Backbreaking health premiums are telling consumers that knowing the true costs of their care is important, too, even if an insurer is paying. Yet transparency on the cost of treatments is woefully lacking. Princeton health economist Uwe Reinhardt likens the current system to thrusting someone into Macy's blindfolded and saying, "Go around; shop smartly." Indeed, taking off the blindfolds led some gray panthers to board buses and start buying prescription drugs in Canada, highlighting to Congress the little-known secret that American prices are 30 percent or more above what Canadians and Europeans pay. The goal is to make comparative cost information standard and routinely available so value-oriented shopping is possible.
A final critical component of patient activation, of course, is getting people focused on their own and their family's health. Kenneth Thorpe, chairman of the department of health policy and management at Emory University and a former health adviser in the Clinton administration, says that it will be hard to make insurance more affordable without recognizing that 70 percent of the healthcare dollar is spent on chronic diseases, probably half of which are linked to preventable problems like smoking, obesity, and physical inactivity. Model programs have also shown that health is better and cost falls when patients with chronic illnesses such as diabetes and asthma get involved in their own care.

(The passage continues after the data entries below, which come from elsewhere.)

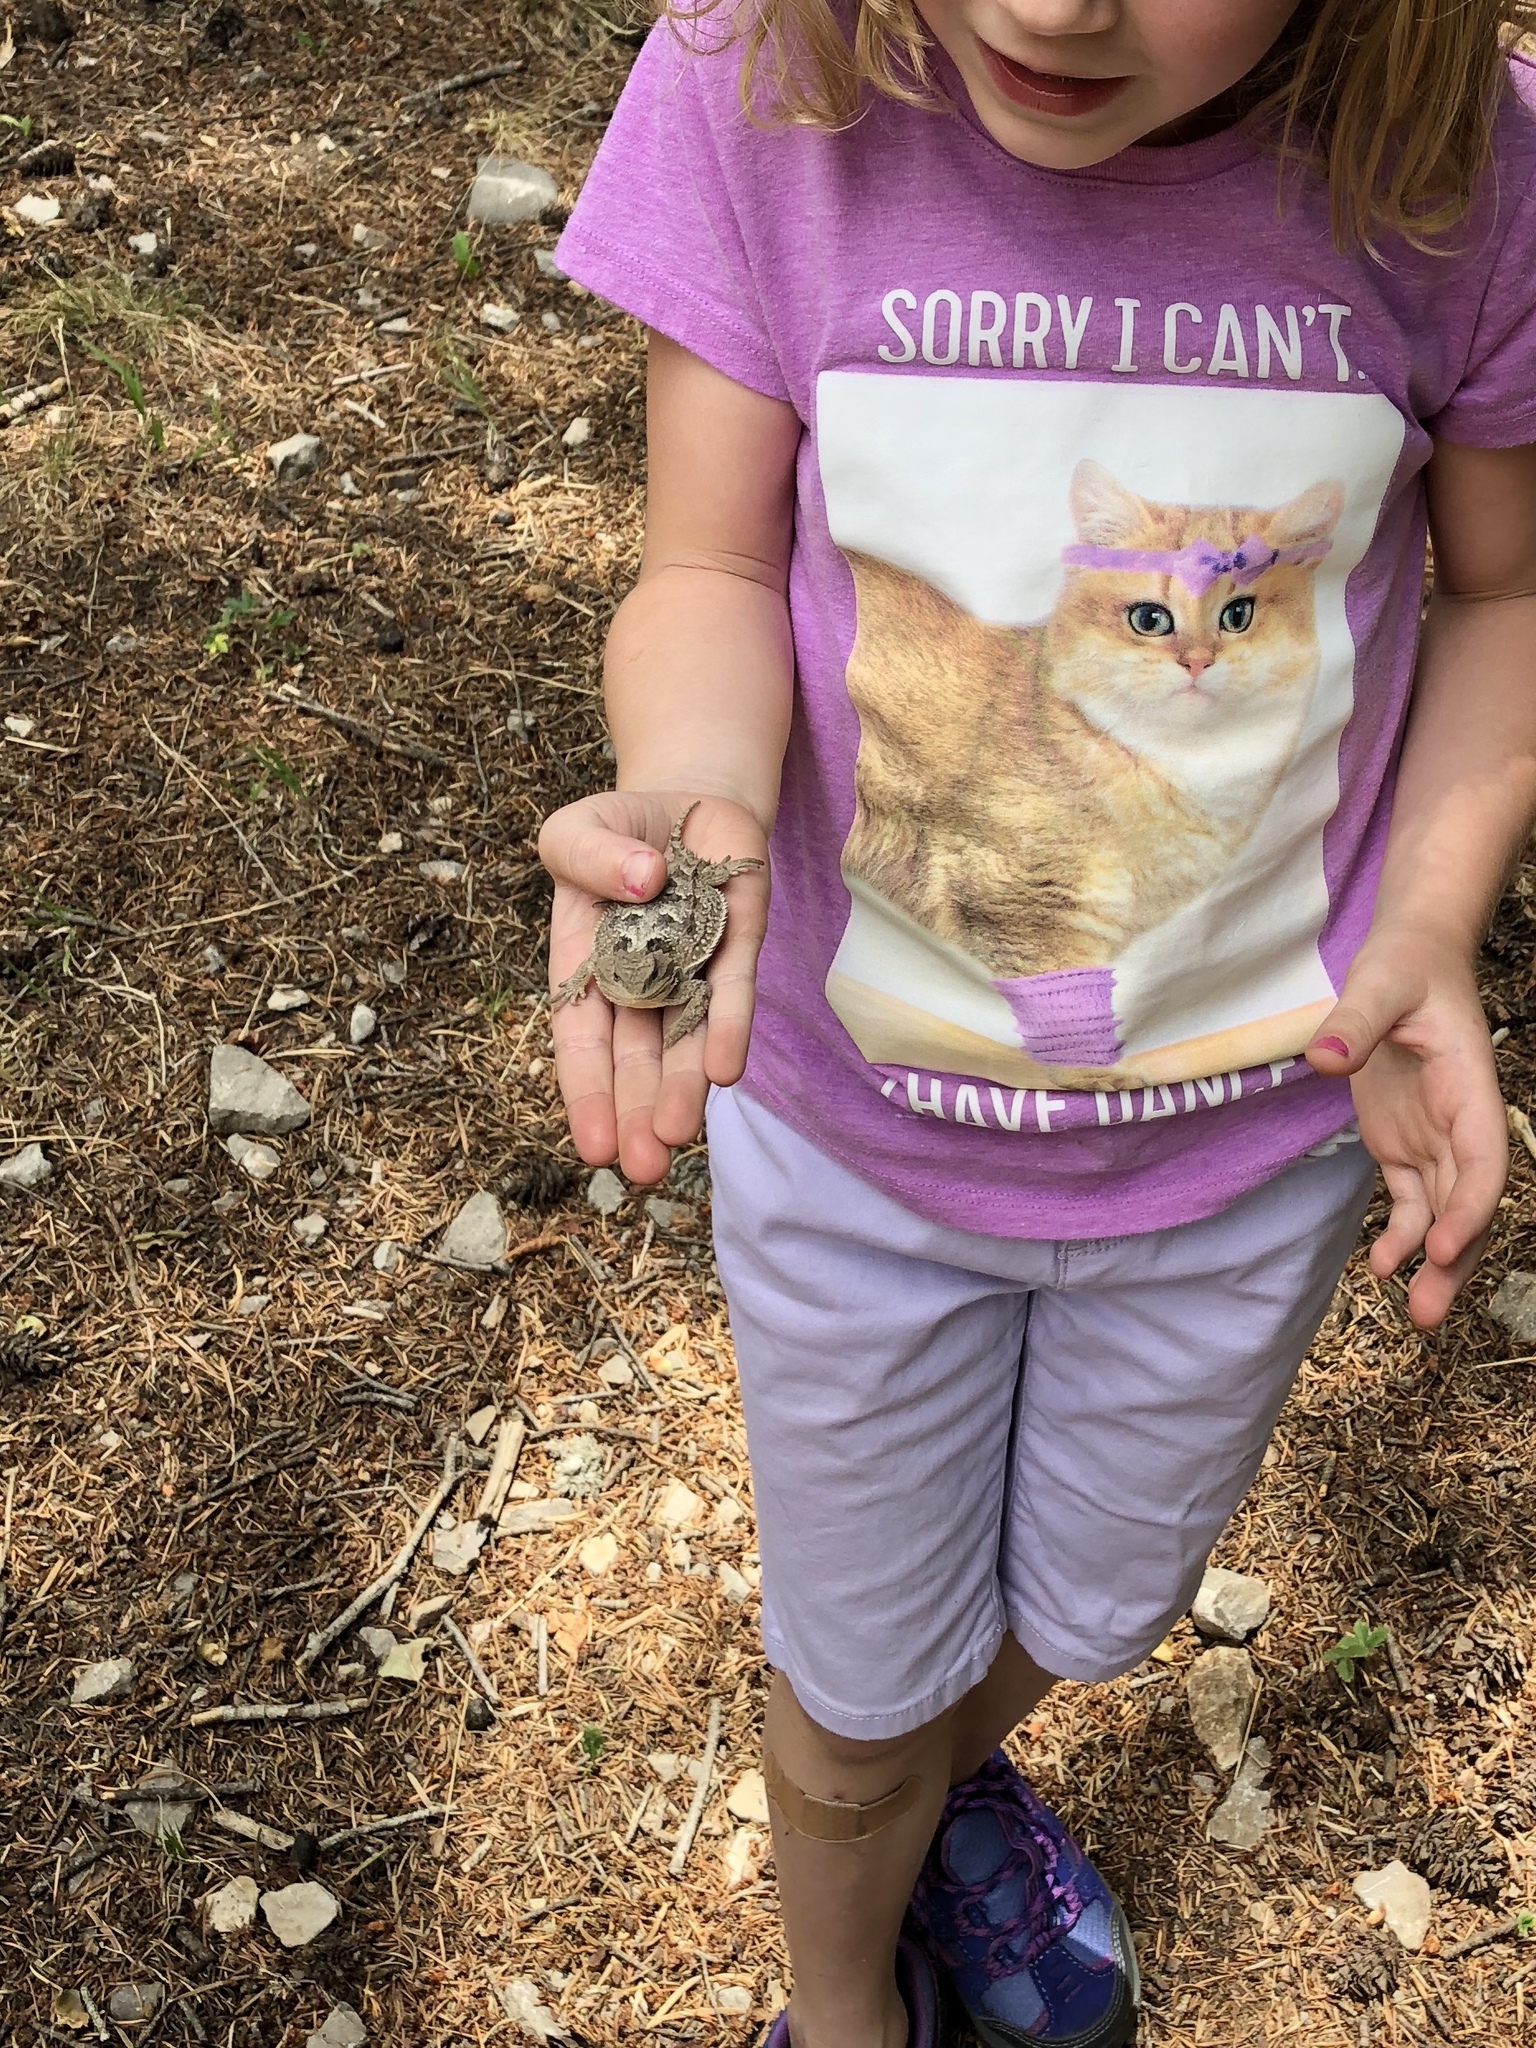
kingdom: Animalia
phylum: Chordata
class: Squamata
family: Phrynosomatidae
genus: Phrynosoma
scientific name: Phrynosoma hernandesi
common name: Greater short-horned lizard
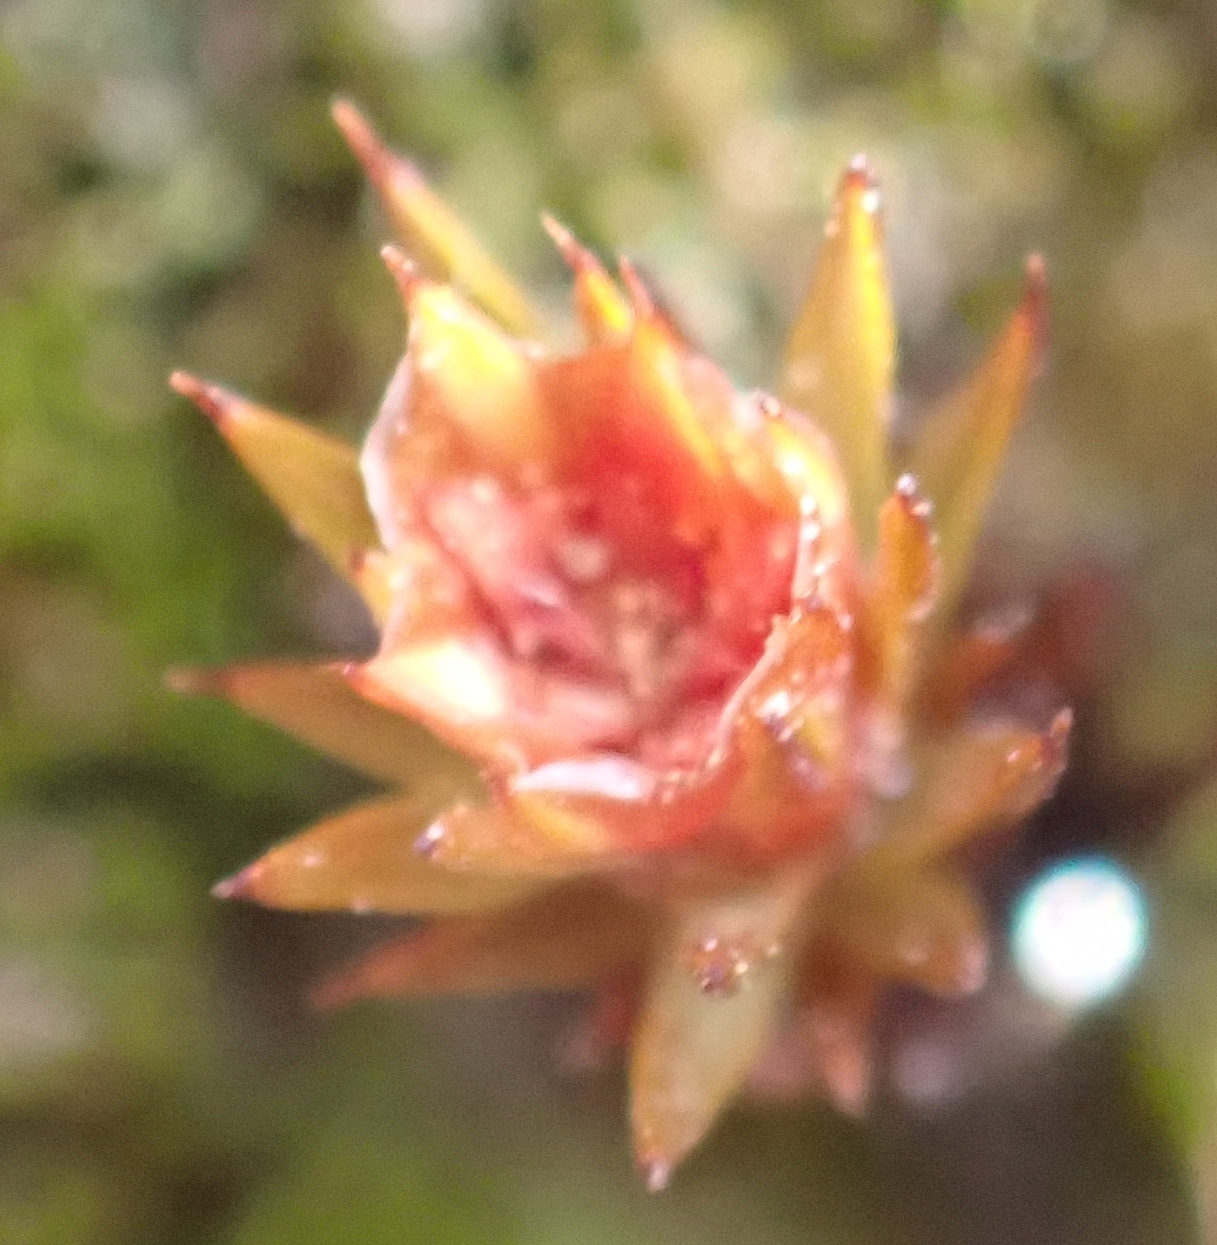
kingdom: Plantae
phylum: Bryophyta
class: Polytrichopsida
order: Polytrichales
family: Polytrichaceae
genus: Polytrichum
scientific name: Polytrichum juniperinum
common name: Juniper haircap moss
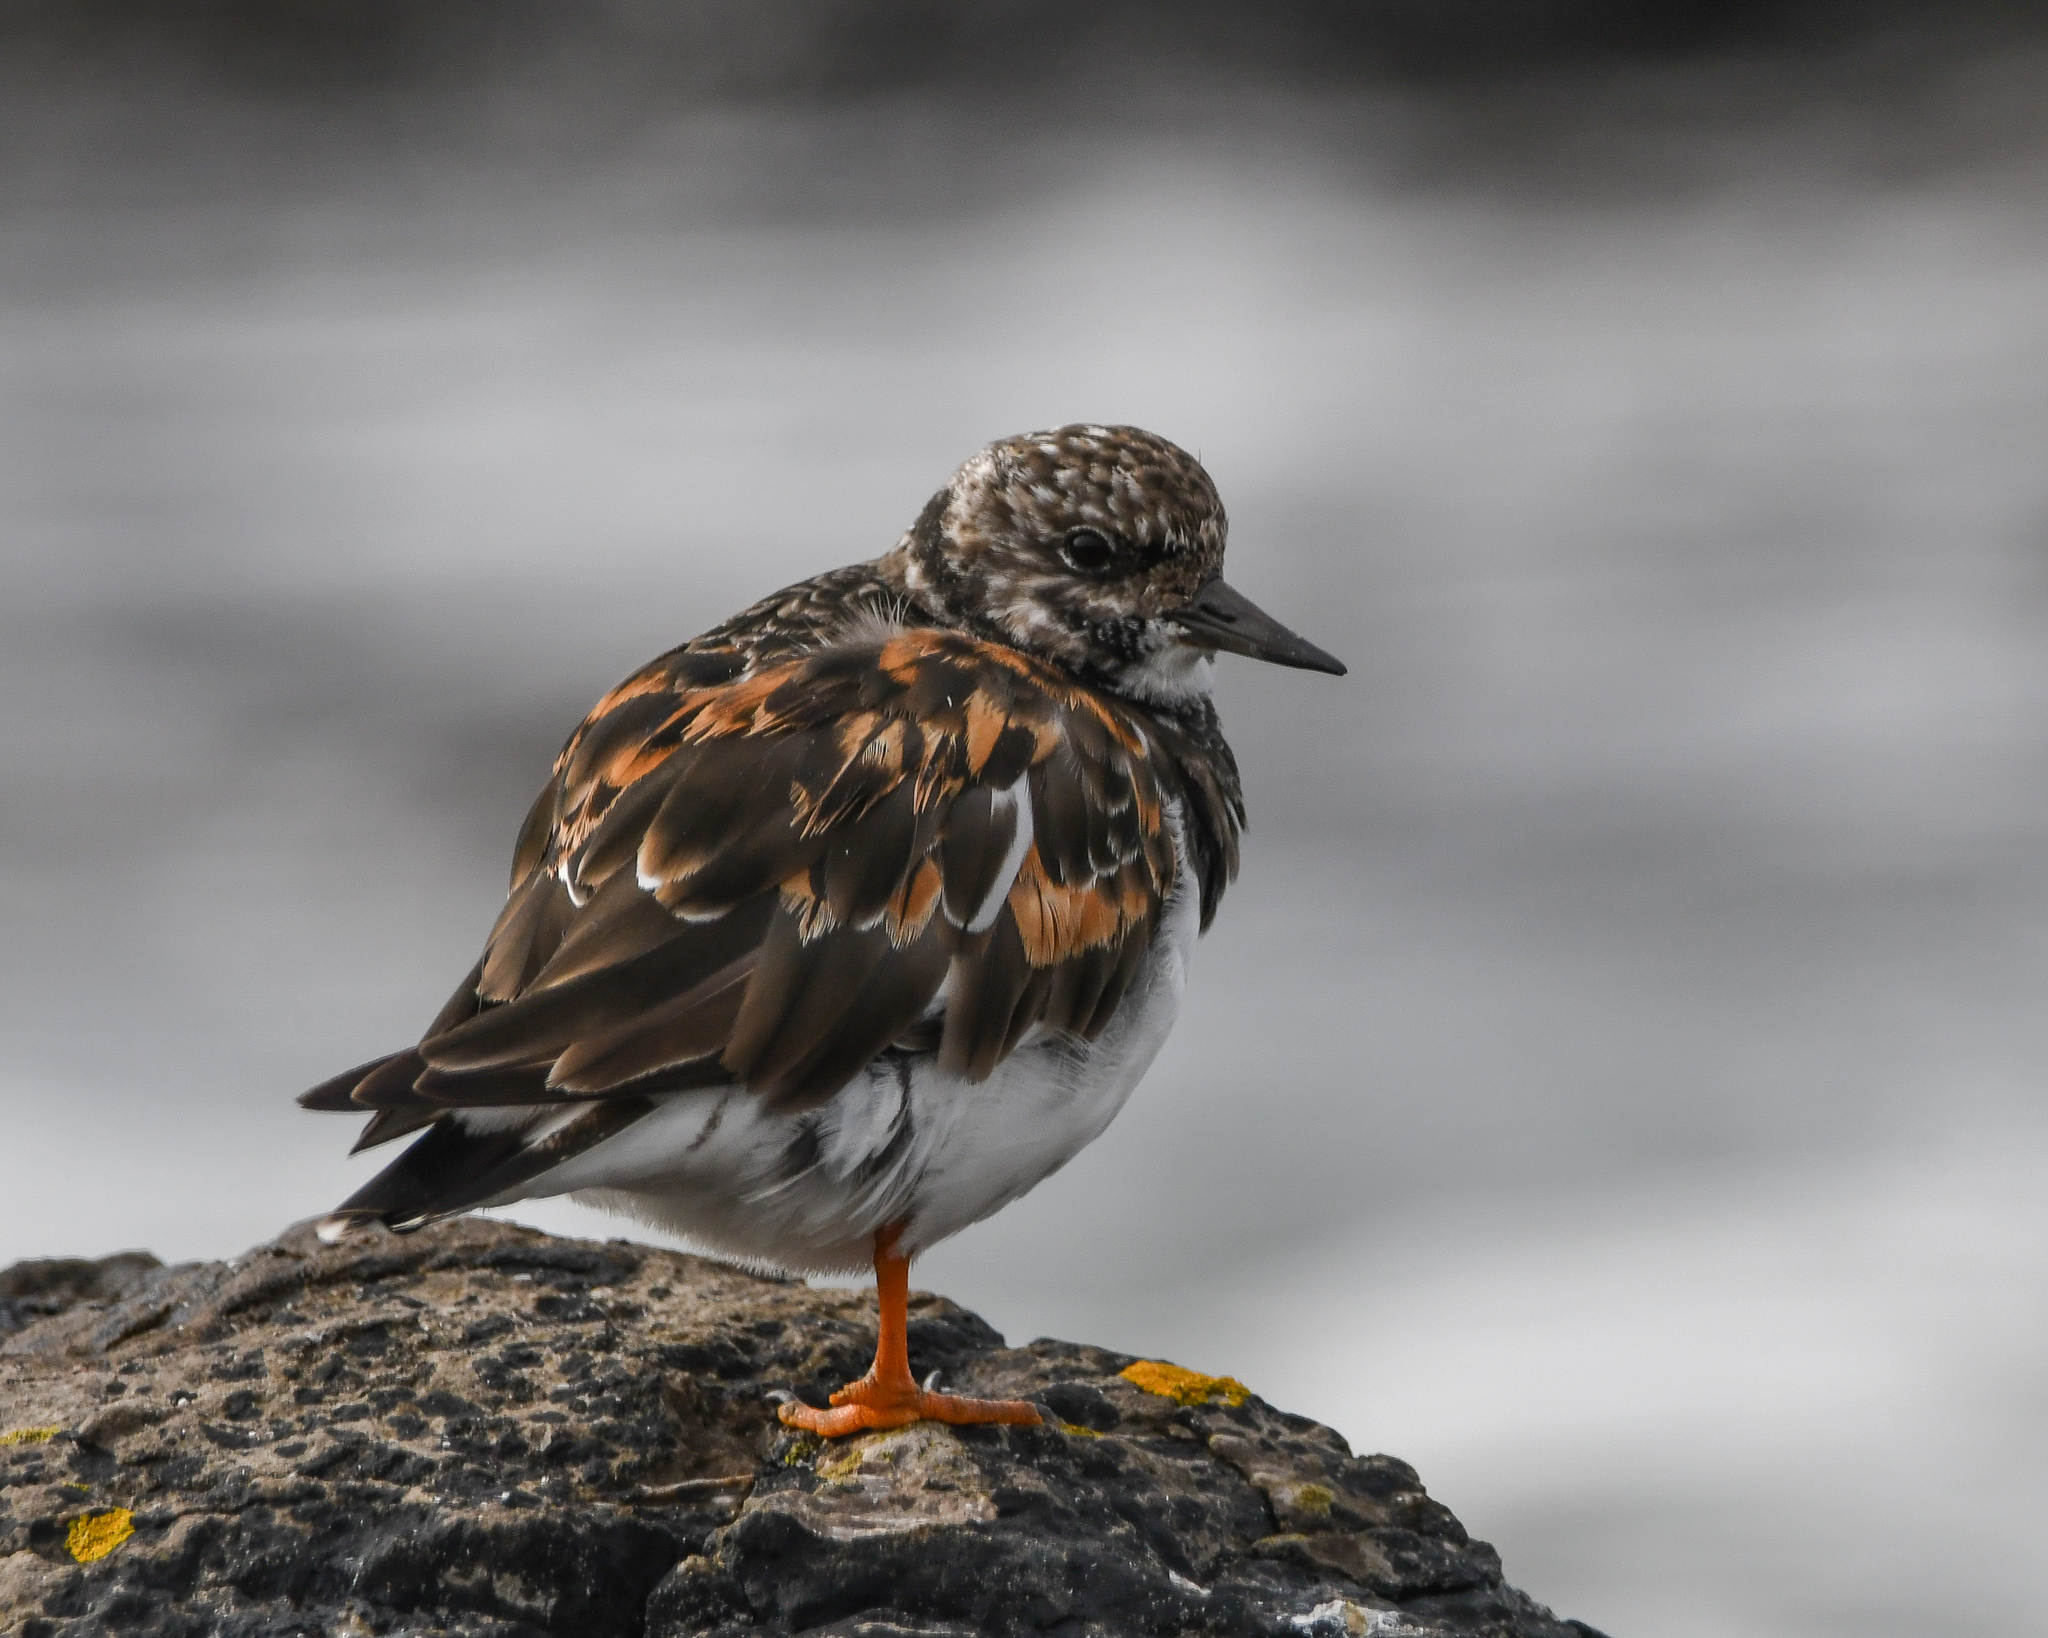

At every level, the empowered consumer is about personal responsibility. In that regard, mandating that everyone have a minimal level of insurance is not a bad idea, despite a rocky course in places like Massachusetts and California. But as Harry and Louise made clear, a mandate will work only if consumers have choice: policies that are affordable, suit their own personal circumstances, and are available even when they have pre-existing conditions. Though America has refused to make government the sole healthcare provider, I believe that most activated Americans are ready to share responsibility with government if its role is organizer and facilitator, advocate and regulator. And cost savings will only strengthen the safety net for those who are left out.